The City Manager is supposed to be the city’s CEO and chief strategist — the person responsible for setting priorities, stewarding resources, and ensuring residents receive the services they depend on. But in El Cerrito, the record tells a different story.
The City hasn’t really recovered from her lack of focus. El Cerrito’s finances remain fragile. Years of draining reserves to cover operating costs have left little cushion. Pension liabilities continue to climb, and service cuts have become routine. Residents feel the consequences every day — fewer programs, deferred maintenance, and a city that can’t seem to regain stable footing.
This is precisely when residents need leadership that is laser-focused on fiscal recovery and community priorities. Instead, they watched their City Manager devote extraordinary energy to her public image.
Beginning in late 2018, when she was sworn in as President of the International City/County Management Association (ICMA), City Manager Karen Pinkos embarked on a year defined less by El Cerrito’s urgent fiscal problems and State Auditor inyervention and more by her global professional profile. By conservative estimates, she spent 50–70 days away from El Cerrito in 2019 attending conferences, summits, and international meetings.
Baltimore, Maryland (Sept 2018): sworn in at the ICMA Annual Conference. Multiple U.S. Cities (2018–2019): frequent trips for ICMA regional meetings, League of California Cities events, Cal-ICMA activities, and leadership summits. Qingdao & Beijing, China (June 2019): a two-week trip to attend the Urban Governance Conference, lead workshops with the ICMA China Center, and promote international collaboration. Europe (2019): additional international travel to represent ICMA’s global initiatives.
At times, she was joined not only by the Assistant City Manager but even her Executive Assistant, meaning the entire top leadership of a fragile city was gone together. That meant higher travel costs and an empty bench at City Hall when El Cerrito needed its leaders most. Even modest estimates put international travel for three staff at $15,000–$20,000 per trip, with domestic trips ranging from $3,000–$7,000 each. With 6–8 major trips in 2019, total travel-related costs likely exceeded $50,000 — during a year when the city was already draining reserves to cover basic operations.
And while residents saw the Council cut library hours and the senior center, deferred maintenance pile up, and higher fees imposed, their City Manager collected more than $300,000 per year in salary and benefits. In other words, El Cerrito was paying top-tier compensation to its chief while simultaneously funding tens of thousands of dollars in travel that did little to solve the city’s most pressing problems.
On the road, Pinkos was applauded: lauded as ICMA President for promoting diversity, equity, and innovation, featured speaker at international conferences, recognized as a leader advancing the profession of city management worldwide. At home, the picture looked very different: by 2020, El Cerrito was placed on the State Auditor’s “high risk” list for possible insolvency; residents saw reductions in community programs, deferred maintenance, and higher fees; and taxpayers questioned why their City Manager was away building her résumé while their own city was sliding backwards.

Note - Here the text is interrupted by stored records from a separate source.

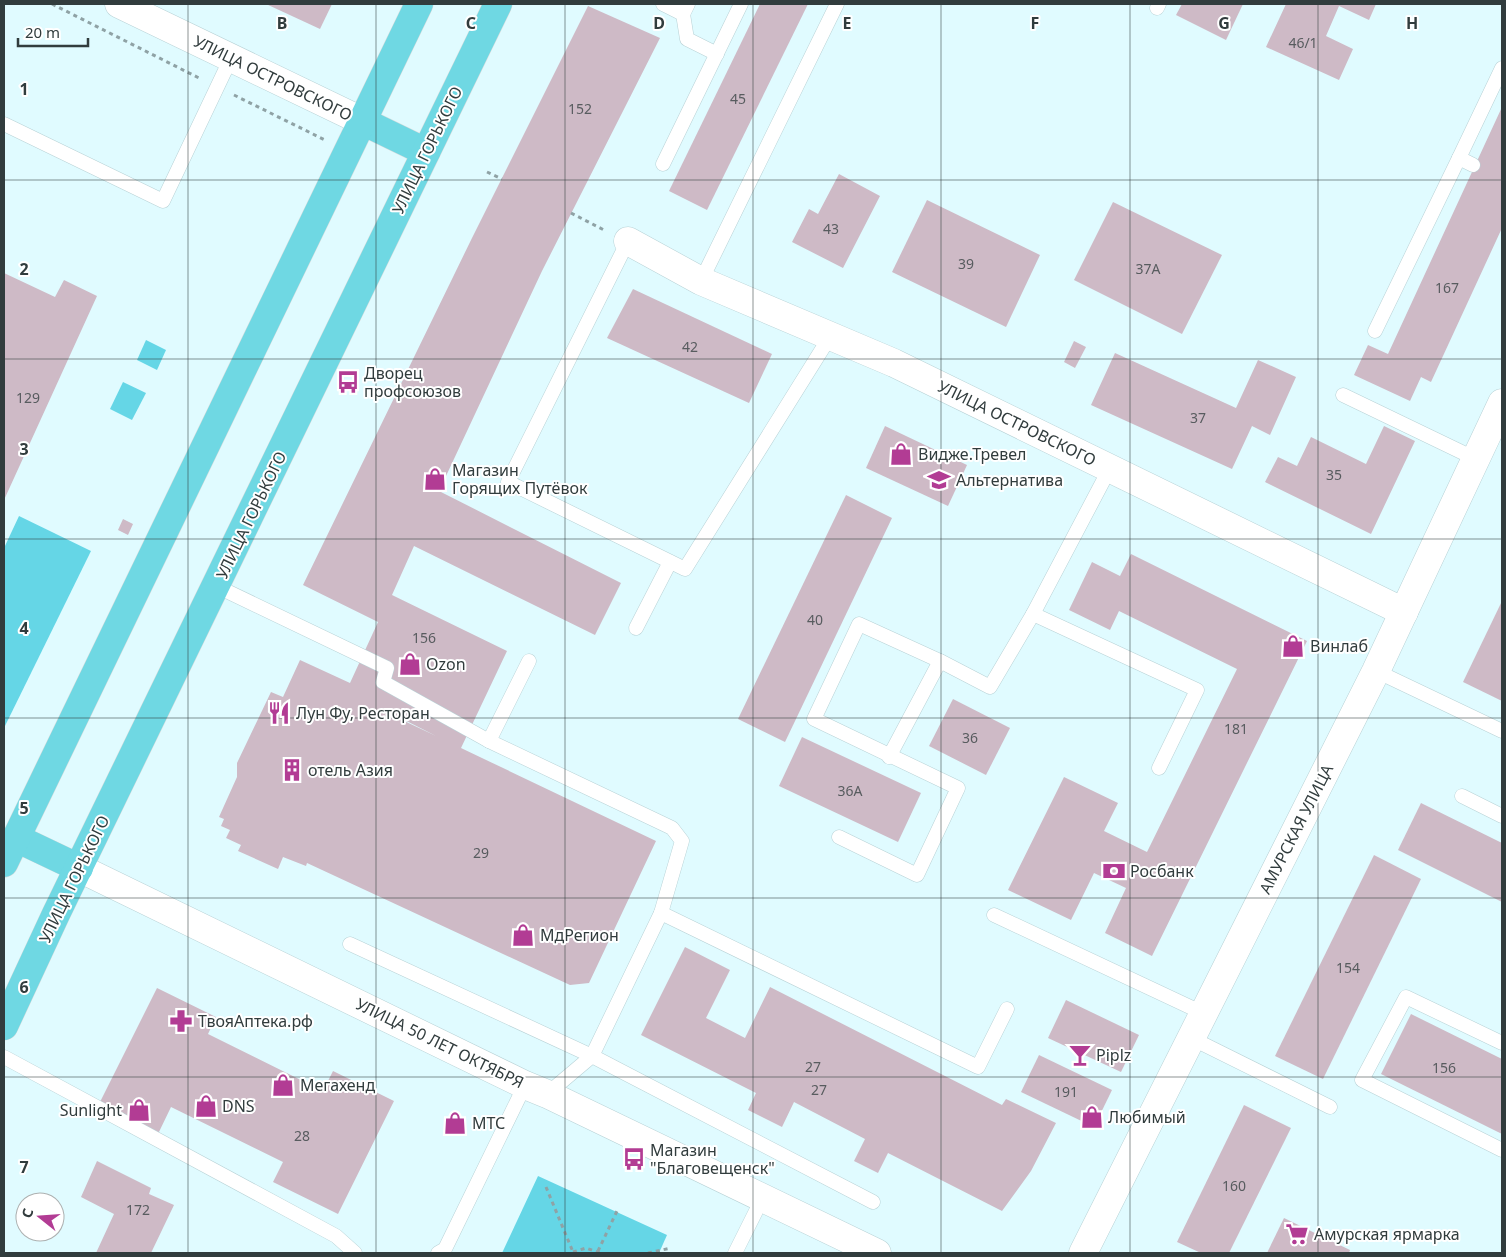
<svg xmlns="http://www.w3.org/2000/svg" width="1506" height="1257" viewBox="0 0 1506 1257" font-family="'Noto Sans',sans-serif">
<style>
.green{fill:#65d6e6}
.building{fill:#cebac6;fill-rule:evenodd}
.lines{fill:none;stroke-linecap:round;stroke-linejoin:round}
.lane-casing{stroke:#b8d2d6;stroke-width:15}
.secondary-casing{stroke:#b8d2d6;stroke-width:29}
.primary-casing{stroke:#dadcdc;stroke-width:29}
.path{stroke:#8fa2a5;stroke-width:3;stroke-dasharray:4 4;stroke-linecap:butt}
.lane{stroke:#fff;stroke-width:14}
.secondary{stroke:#fff;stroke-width:28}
.primary{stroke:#6fd8e3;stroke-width:28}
.grid{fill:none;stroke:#313c3d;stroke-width:1;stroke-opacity:0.55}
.labels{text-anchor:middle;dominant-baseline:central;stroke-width:4;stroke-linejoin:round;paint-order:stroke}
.number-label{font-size:14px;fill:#585c5f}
.street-label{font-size:16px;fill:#313c3d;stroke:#fff}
.poi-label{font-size:16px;fill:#313c3d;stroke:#fff;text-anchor:start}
.grid-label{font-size:16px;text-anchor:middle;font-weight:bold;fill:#313c3d;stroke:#fff;stroke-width:4;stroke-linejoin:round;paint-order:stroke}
</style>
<rect width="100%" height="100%" fill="#e0fbff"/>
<g class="green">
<polygon points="146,340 166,350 157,370 137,360"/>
<polygon points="123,382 146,393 132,420 110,409"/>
<polygon points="19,516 91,551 4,728 4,548"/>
<polygon points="538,1176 667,1235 659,1253 502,1253"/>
</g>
<g class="building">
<polygon points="266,4 332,4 320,29"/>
<polygon points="760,4 808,4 707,210 669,191"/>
<polygon points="1182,4 1243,4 1226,40 1176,15"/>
<polygon points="1286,4 1376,4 1369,20 1339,6 1326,36 1353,49 1339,80 1266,47"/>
<path d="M588,6L660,38L542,271L439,491L621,583L595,635L414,546L392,595L507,651L461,748L656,841L589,983L570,985L307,863L306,866L283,857L278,869L238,851L241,845L226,838L230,830L221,826L224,819L219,817L237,777V763L271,692L283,697L300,660L350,683L378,622L303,585L472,238ZM381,708L436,736L381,710L377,717Z"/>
<polygon points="1502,107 1502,228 1431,382 1421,377 1410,401 1354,375 1368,345 1388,354"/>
<polygon points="839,174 880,196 843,268 792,242 809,209 818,214"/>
<polygon points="927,200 1040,255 1006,327 892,272"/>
<polygon points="1113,202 1222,255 1182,334 1074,280"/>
<polygon points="4,273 55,297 64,280 97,296 4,500"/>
<polygon points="633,289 772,354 749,403 607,338"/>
<polygon points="1074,341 1086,347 1075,368 1064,362"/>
<polygon points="1115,353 1236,408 1258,360 1296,377 1270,435 1252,426 1232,469 1091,405"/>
<polygon points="885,426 967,465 948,506 866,468"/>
<polygon points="1384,426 1415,441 1371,534 1265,482 1278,457 1297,466 1311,437 1366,464"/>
<polygon points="846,495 892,518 785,742 738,719"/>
<polygon points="123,519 133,524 128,535 118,530"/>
<polygon points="1131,554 1307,641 1152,956 1105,933 1126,888 1094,873 1071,920 1008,890 1064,777 1118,803 1104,831 1147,852 1237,669 1119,611 1110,630 1069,610 1092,562 1120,576"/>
<polygon points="1502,601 1502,701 1463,682"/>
<polygon points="953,699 1010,728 986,775 929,746"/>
<polygon points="802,737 921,793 898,842 779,786"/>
<polygon points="1421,803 1502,843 1502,902 1398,850"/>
<polygon points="1374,855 1421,879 1323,1079 1275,1056"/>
<polygon points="685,947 730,970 706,1018 745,1038 770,987 1002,1105 1006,1099 1056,1123 1031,1171 1002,1211 888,1153 878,1173 854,1161 865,1139 794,1102 782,1127 748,1110 756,1093 641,1035"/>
<polygon points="157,988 216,1017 208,1034 323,1091 333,1071 394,1101 338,1214 273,1182 283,1162 171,1107 158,1134 99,1104"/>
<polygon points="1066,1000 1139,1035 1121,1072 1048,1038"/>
<polygon points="1411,1014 1502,1059 1502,1134 1381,1074"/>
<polygon points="1039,1055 1112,1090 1094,1127 1021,1092"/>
<polygon points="1244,1105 1291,1128 1229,1253 1201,1253 1177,1242"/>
<polygon points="97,1161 151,1188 149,1194 174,1205 151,1253 96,1253 114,1214 81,1197"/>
<polygon points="1284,1218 1350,1250 1349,1253 1267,1253"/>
</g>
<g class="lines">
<defs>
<g id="lane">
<polyline points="663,4 683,14 688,4"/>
<polyline points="1157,8 1159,4"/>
<polyline points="683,14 687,39 717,54"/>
<polyline points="4,124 163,201 231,58"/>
<polyline points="663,164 741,4"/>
<polyline points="1473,165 1459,158 1502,68"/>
<polyline points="628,241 508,482 685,569 831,335"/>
<polyline points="701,281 837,4"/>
<polyline points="1375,331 1459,158"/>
<polyline points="1343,395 1476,459"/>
<polyline points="216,586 387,668 383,682 489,741 672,828 682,841 661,913"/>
<polyline points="1033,614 1197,690 1159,768"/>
<polyline points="636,628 670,562"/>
<polyline points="1376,671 1502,731"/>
<polyline points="489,741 529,661"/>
<polyline points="889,757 940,661 990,687 1033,614 1110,468"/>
<polyline points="1462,796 1502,816"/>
<polyline points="839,837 917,875 958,788 814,719 859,624 940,661"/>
<polyline points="994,915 1203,1013"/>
<polyline points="350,944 592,1056 873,1202"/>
<polyline points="1191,1038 1330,1107"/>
<polyline points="1502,1043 1406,997 1362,1080 1502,1150"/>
<polyline points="4,1057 336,1236 355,1253"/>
<polyline points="547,1094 592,1056 661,913 978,1067 1007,1009"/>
<polyline points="438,1253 445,1249 525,1085"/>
<polyline points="735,1253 762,1199"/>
</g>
<g id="secondary">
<polyline points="119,4 362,121"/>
<polyline points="628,241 701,281 894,363 1404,612"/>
<polyline points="79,868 525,1085 547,1094 877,1253"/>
<polyline points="1083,1253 1376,671 1502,403"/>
</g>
<g id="primary">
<polyline points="362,121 426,152"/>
<polyline points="16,838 79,868"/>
<polyline points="4,863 419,4"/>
<polyline points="4,1026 56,914 498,4"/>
</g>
</defs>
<use href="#lane" class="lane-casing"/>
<use href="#secondary" class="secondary-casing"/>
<use href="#primary" class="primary-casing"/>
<g class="path">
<polyline points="52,4 201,79"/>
<polyline points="234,95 327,141"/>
<polyline points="487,172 502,179"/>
<polyline points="571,213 606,231"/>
<polyline points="546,1187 573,1252"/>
<polyline points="598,1251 617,1211"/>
<polyline points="573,1252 586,1248 600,1253"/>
<polyline points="648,1253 671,1248"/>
</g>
<use href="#lane" class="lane"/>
<use href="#secondary" class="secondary"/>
<use href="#primary" class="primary"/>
</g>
<path class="grid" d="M188,4V1253M376,4V1253M565,4V1253M753,4V1253M941,4V1253M1130,4V1253M1318,4V1253M4,180H1502M4,359H1502M4,539H1502M4,718H1502M4,898H1502M4,1077H1502"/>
<defs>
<symbol id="bus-bare" viewBox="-9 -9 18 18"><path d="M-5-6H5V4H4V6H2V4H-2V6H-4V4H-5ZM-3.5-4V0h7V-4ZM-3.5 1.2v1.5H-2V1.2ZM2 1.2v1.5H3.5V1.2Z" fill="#b23c94" stroke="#fff" stroke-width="2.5" paint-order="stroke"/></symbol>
<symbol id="shop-bare" viewBox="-9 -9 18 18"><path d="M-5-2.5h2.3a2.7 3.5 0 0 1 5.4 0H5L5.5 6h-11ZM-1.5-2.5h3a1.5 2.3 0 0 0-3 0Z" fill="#b23c94" stroke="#fff" stroke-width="2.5" paint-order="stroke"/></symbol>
<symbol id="school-bare" viewBox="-9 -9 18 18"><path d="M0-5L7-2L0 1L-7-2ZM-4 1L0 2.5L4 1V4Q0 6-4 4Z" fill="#b23c94" stroke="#fff" stroke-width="2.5" paint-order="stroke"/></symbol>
<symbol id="restaurant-bare" viewBox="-9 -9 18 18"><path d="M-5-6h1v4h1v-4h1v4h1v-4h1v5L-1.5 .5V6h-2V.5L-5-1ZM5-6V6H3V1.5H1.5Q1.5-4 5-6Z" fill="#b23c94" stroke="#fff" stroke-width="2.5" paint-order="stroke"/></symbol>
<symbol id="building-bare" viewBox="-9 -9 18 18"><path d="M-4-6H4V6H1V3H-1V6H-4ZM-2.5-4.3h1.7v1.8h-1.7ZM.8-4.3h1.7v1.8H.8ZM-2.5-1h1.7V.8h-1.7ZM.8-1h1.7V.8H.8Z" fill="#b23c94" stroke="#fff" stroke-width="2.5" paint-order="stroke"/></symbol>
<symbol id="bank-bare" viewBox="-9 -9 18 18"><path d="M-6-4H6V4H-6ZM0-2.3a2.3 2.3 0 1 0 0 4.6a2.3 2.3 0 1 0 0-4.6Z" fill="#b23c94" stroke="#fff" stroke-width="2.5" paint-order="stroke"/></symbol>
<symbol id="pharmacy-bare" viewBox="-9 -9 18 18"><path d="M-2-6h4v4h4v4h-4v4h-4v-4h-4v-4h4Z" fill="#b23c94" stroke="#fff" stroke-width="2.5" paint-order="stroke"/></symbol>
<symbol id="bar-bare" viewBox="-9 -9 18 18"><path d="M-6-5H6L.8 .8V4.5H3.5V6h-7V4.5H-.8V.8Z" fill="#b23c94" stroke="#fff" stroke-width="2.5" paint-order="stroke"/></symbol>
<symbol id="supermarket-bare" viewBox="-9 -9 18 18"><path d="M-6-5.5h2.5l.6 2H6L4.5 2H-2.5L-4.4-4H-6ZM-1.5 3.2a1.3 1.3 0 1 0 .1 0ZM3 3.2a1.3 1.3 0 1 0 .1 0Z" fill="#b23c94" stroke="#fff" stroke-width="2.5" paint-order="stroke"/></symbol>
</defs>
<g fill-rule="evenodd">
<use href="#bus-bare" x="332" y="366" width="32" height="32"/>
<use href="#shop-bare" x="885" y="438" width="32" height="32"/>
<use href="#shop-bare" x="419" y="463" width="32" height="32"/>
<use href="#school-bare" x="923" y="464" width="32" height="32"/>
<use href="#shop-bare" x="1277" y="630" width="32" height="32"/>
<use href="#shop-bare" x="394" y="648" width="32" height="32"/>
<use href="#restaurant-bare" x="263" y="697" width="32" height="32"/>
<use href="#building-bare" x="276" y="754" width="32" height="32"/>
<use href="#bank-bare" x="1098" y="855" width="32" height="32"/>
<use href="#shop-bare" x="507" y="919" width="32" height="32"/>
<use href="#pharmacy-bare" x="165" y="1005" width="32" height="32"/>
<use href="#bar-bare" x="1064" y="1039" width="32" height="32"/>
<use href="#shop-bare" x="267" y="1069" width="32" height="32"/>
<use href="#shop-bare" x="190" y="1090" width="32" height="32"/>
<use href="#shop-bare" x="123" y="1094" width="32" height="32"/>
<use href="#shop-bare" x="1076" y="1101" width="32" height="32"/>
<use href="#shop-bare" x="439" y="1107" width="32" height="32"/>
<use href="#bus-bare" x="618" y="1143" width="32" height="32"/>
<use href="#supermarket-bare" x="1281" y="1218" width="32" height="32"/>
</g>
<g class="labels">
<g class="number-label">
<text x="1303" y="42">46/1</text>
<text x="738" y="98">45</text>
<text x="580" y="108">152</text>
<text x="831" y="228">43</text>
<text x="966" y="263">39</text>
<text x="1148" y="268">37А</text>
<text x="1447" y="287">167</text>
<text x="690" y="346">42</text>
<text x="28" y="397">129</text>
<text x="1198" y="417">37</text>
<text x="1334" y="474">35</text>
<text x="815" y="619">40</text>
<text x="424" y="637">156</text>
<text x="1236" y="728">181</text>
<text x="970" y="737">36</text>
<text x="850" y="790">36А</text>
<text x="481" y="852">29</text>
<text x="1348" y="967">154</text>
<text x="813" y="1066">27</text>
<text x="1444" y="1067">156</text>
<text x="819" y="1089">27</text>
<text x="1066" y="1091">191</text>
<text x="302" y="1135">28</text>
<text x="1234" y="1185">160</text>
<text x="138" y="1209">172</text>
</g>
<g class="street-label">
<text transform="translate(273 78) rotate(26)">УЛИЦА ОСТРОВСКОГО</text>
<text transform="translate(427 150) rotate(-64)">УЛИЦА ГОРЬКОГО</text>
<text transform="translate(1017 423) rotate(26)">УЛИЦА ОСТРОВСКОГО</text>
<text transform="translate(251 515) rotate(-64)">УЛИЦА ГОРЬКОГО</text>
<text transform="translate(1296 829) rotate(-63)">АМУРСКАЯ УЛИЦА</text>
<text transform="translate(74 879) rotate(-64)">УЛИЦА ГОРЬКОГО</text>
<text transform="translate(440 1043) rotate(26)">УЛИЦА 50 ЛЕТ ОКТЯБРЯ</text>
</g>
<g class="poi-label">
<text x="364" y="373">Дворец<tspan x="364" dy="18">профсоюзов</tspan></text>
<text x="918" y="454">Видже.Тревел</text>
<text x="452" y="470">Магазин<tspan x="452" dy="18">Горящих Путёвок</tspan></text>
<text x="956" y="480">Альтернатива</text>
<text x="1310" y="646">Винлаб</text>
<text x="426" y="664">Ozon</text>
<text x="296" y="713">Лун Фу, Ресторан</text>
<text x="308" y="770">отель Азия</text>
<text x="1130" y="871">Росбанк</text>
<text x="540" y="935">МдРегион</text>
<text x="198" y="1021">ТвояАптека.рф</text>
<text x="1096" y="1055">Piplz</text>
<text x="300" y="1085">Мегахенд</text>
<text x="222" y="1106">DNS</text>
<text x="122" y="1110" text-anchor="end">Sunlight</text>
<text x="1108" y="1117">Любимый</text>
<text x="472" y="1123">МТС</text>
<text x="650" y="1150">Магазин<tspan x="650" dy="18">"Благовещенск"</tspan></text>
<text x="1314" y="1234">Амурская ярмарка</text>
</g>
</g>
<g class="grid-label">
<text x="282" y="29">B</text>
<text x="471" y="29">C</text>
<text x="659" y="29">D</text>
<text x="847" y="29">E</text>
<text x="1035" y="29">F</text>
<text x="1224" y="29">G</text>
<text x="1412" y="29">H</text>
<text x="24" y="95">1</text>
<text x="24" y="275">2</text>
<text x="24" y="455">3</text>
<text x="24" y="634">4</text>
<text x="24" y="814">5</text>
<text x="24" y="993">6</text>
<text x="24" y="1173">7</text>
</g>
<rect width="1506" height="1257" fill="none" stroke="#313c3d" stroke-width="10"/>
<g transform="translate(40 1217) rotate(287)"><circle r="24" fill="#ffffff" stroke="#adb1b1"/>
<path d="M0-4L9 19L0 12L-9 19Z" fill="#b23c94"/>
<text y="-8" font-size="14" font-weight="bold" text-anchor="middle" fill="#313c3d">С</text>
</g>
<path d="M18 38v8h70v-8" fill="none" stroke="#313c3d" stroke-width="2.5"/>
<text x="25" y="38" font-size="15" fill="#313c3d" stroke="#ffffff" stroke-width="4" paint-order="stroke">20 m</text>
</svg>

El Cerrito didn’t just lose money on travel. It lost focus. While residents endured shrinking services, higher taxes, and a city sliding toward insolvency, the City Manager was building her résumé abroad — sometimes with her closest staff in tow. Taxpayers were not paying for a global ambassador. They thought they were paying for a chief executive officer who would put El Cerrito first. Instead, they got a manager who prioritized prestige and image over stabilizing the city she claimed to care about.
And after all these years, the city’s finances remain fragile.
El Cerrito deserves leadership that measures success not in awards and titles, but in the strength and stability of the city itself.